Selain itu, penulis mengungkapkan pula hasil penelitian mutakhir dari Columbia University. Ternyata anak-anak yang keluarganya secara teratur makan bersama dalam keadaan rileks, bukan hanya berkemungkinan kecil menyalahgunakan obat terlarang (baca: narkoba), tapi juga terbukti dapat mendapat nilai tinggi di kelas. Oleh sebab itu, resepnya sederhana, sajikan hidangan sehat, matikan TV dan HP/BB, nikmati keakraban antar anggota keluarga satu sama lain. Pun jadikan aktivitas ini sebagai kebiasaan harian.

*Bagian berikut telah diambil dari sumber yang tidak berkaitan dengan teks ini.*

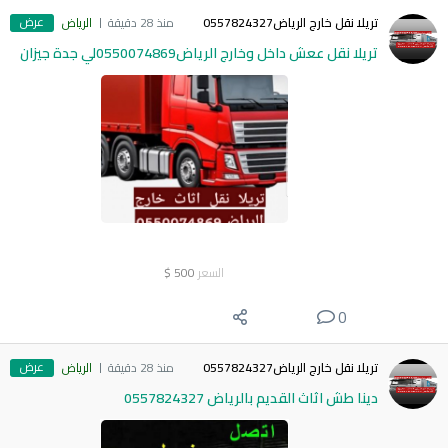
عرض
تريلا نقل خارج الرياض0557824327
منذ 28 دقيقة
الرياض
تريلا نقل ععش داخل وخارج الرياض0550074869لي جدة جيزان
السعر
500
$
0
عرض
تريلا نقل خارج الرياض0557824327
منذ 28 دقيقة
الرياض
دينا طش اثاث القديم بالرياض 0557824327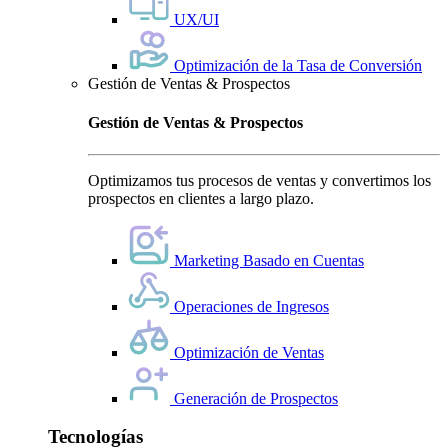
UX/UI
Optimización de la Tasa de Conversión
Gestión de Ventas & Prospectos
Gestión de Ventas & Prospectos
Optimizamos tus procesos de ventas y convertimos los
prospectos en clientes a largo plazo.
Marketing Basado en Cuentas
Operaciones de Ingresos
Optimización de Ventas
Generación de Prospectos
Tecnologías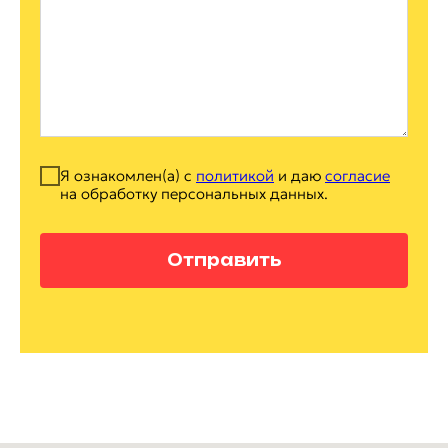
Я ознакомлен(а) с
политикой
и даю
согласие
на обработку персональных данных.
Отправить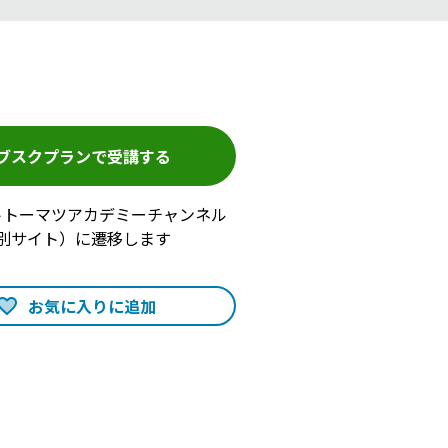
ブスクプランで受講する
トトーマツアカデミーチャンネル
別サイト）に遷移します
お気に入りに追加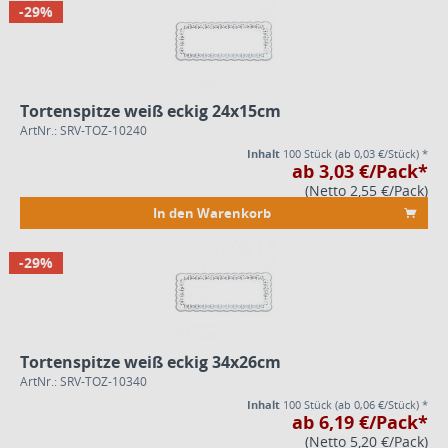
-29%
Tortenspitze weiß eckig 24x15cm
ArtNr.: SRV-TOZ-10240
Inhalt
100 Stück
(ab 0,03 €/Stück) *
ab 3,03 €/Pack*
(Netto 2,55 €/Pack)
In den Warenkorb
-29%
Tortenspitze weiß eckig 34x26cm
ArtNr.: SRV-TOZ-10340
Inhalt
100 Stück
(ab 0,06 €/Stück) *
ab 6,19 €/Pack*
(Netto 5,20 €/Pack)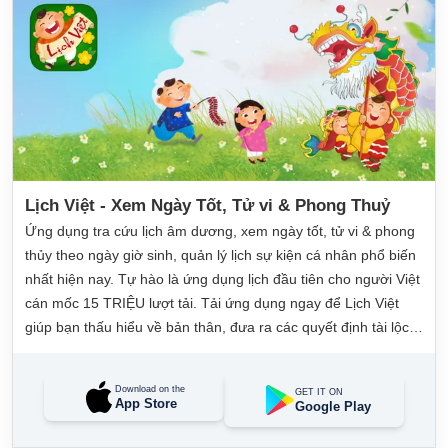
Lịch Việt - Xem Ngày Tốt, Tử vi & Phong Thuỷ
Ứng dụng tra cứu lịch âm dương, xem ngày tốt, tử vi & phong
thủy theo ngày giờ sinh, quản lý lịch sự kiện cá nhân phổ biến
nhất hiện nay. Tự hào là ứng dụng lịch đầu tiên cho người Việt
cán mốc 15 TRIỆU lượt tải. Tải ứng dụng ngay để Lịch Việt
giúp bạn thấu hiểu về bản thân, đưa ra các quyết định tài lộc,
may mắn và quản lý công việc hằng ngày dễ dàng.
Download on the
GET IT ON
App Store
Google Play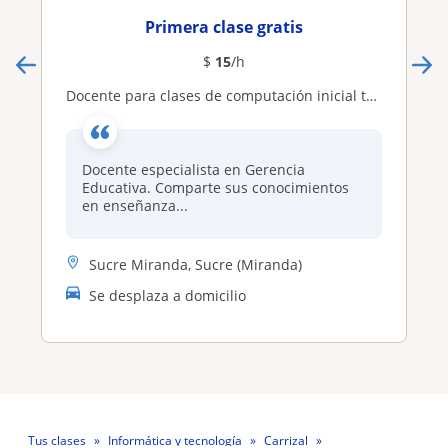
Primera clase gratis
$
15
/h
Docente para clases de computación inicial todas las edades
Docente especialista en Gerencia
Educativa. Comparte sus conocimientos
en enseñanza...
Sucre Miranda, Sucre (Miranda)
Se desplaza a domicilio
Tus clases
Informática y tecnología
Carrizal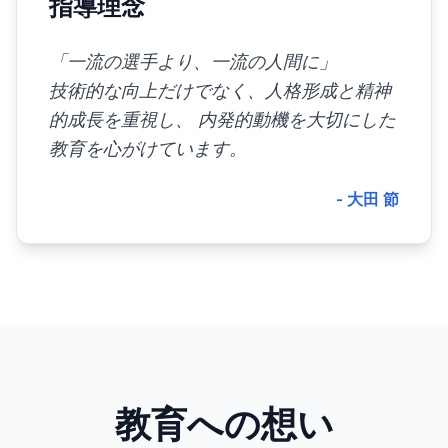
指導理念
「一流の選手より、一流の人間に」
技術的な向上だけでなく、人格形成と精神
的成長を重視し、 内発的動機を大切にした
教育を心がけています。
- 大田 節
教育への想い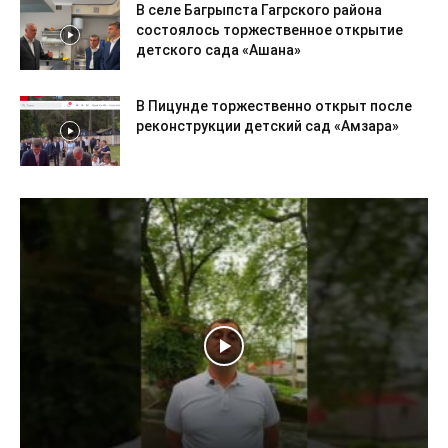
В селе Багрыпста Гагрского района
состоялось торжественное открытие
детского сада «Ашана»
В Пицунде торжественно открыт после
реконструкции детский сад «Амзара»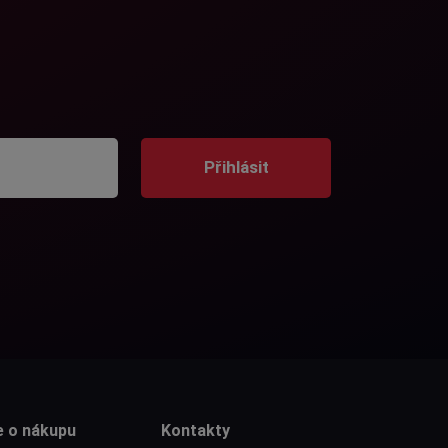
Přihlásit
e o nákupu
Kontakty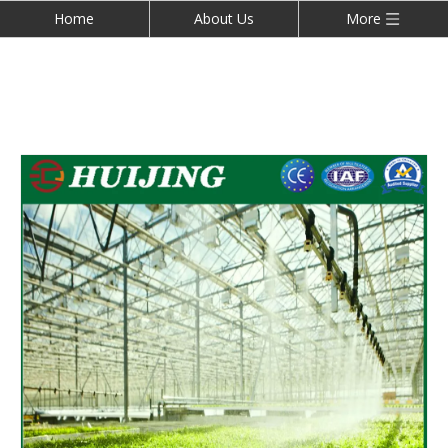
Home
About Us
More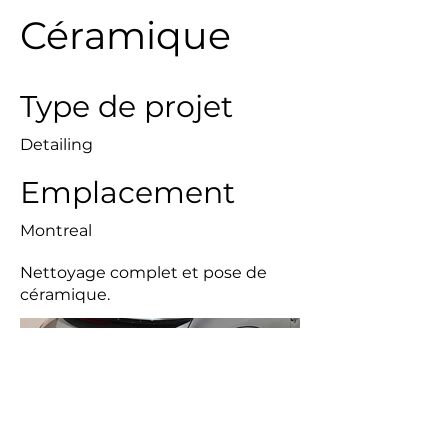
Céramique
Type de projet
Detailing
Emplacement
Montreal
Nettoyage complet et pose de
céramique.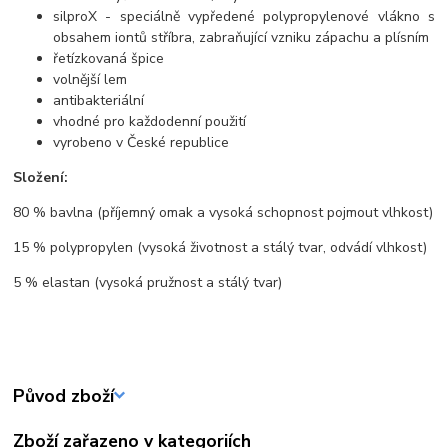
silproX - speciálně vypředené polypropylenové vlákno s
obsahem iontů stříbra, zabraňující vzniku zápachu a plísním
řetízkovaná špice
volnější lem
antibakteriální
vhodné pro každodenní použití
vyrobeno v České republice
Složení:
80 % bavlna (příjemný omak a vysoká schopnost pojmout vlhkost)
15 % polypropylen (vysoká životnost a stálý tvar, odvádí vlhkost)
5 % elastan (vysoká pružnost a stálý tvar)
Původ zboží
Zboží zařazeno v kategoriích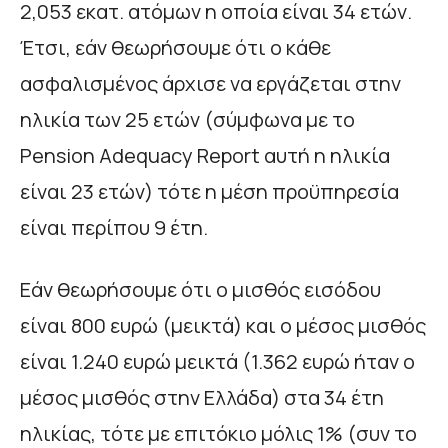
2,053 εκατ. ατόμων η οποία είναι 34 ετών.
Έτσι, εάν θεωρήσουμε ότι ο κάθε
ασφαλισμένος άρχισε να εργάζεται στην
ηλικία των 25 ετών (σύμφωνα με το
Pension Adequacy Report αυτή η ηλικία
είναι 23 ετών) τότε η μέση προϋπηρεσία
είναι περίπου 9 έτη.
Εάν θεωρήσουμε ότι ο μισθός εισόδου
είναι 800 ευρώ (μεικτά) και ο μέσος μισθός
είναι 1.240 ευρώ μεικτά (1.362 ευρώ ήταν ο
μέσος μισθός στην Ελλάδα) στα 34 έτη
ηλικίας, τότε με επιτόκιο μόλις 1% (συν το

Pesan lain yang tak kalah penting, jangan biarkan anak hanya duduk di sofa menonton televisi sepanjang hari. Anak-anak harus lebih aktif melakukan kegiatan fisik dan mengalirkan endorphin (morfin alami) ke seluruh tubuh. Caranya mudah, yakni dengan bergabung dengan tim olah raga atau kegiatan ekskul lainnya. Sehingga ia pun dapat meningkatkan jaringan sosial dan pergaulan dengan rekan sebaya. Tapi jika anak lebih suka sendiri, ia tetap perlu berjalan kaki dan bermain di lingkungan pekarangan rumah. Kenapa? Karena para ahli bersepakat bahwa anak yang aktif bergerak relatif lebih ceria hidupnya.

Buku setebal 161 halaman ini dapat menjadi referensi berharga bagi para orang tua dan pendidik dalam proses mendampingi proses tumbuh-kembang anak secara memadai. Kemampuan otak kiri dan otak kanan memang sama pentingnya. Alhasil, buah hati tercinta dapat mengoptimalkan anugerah inteligensia tersebut. Selamat membaca! (T. Nugroho Angkasa S.Pd, Guru Bahasa Inggris di PKBM Angon (Sekolah Alam), Ekskul Englsih Club di SMP Kanisius Sleman dan TK Mata Air Jogjakarta).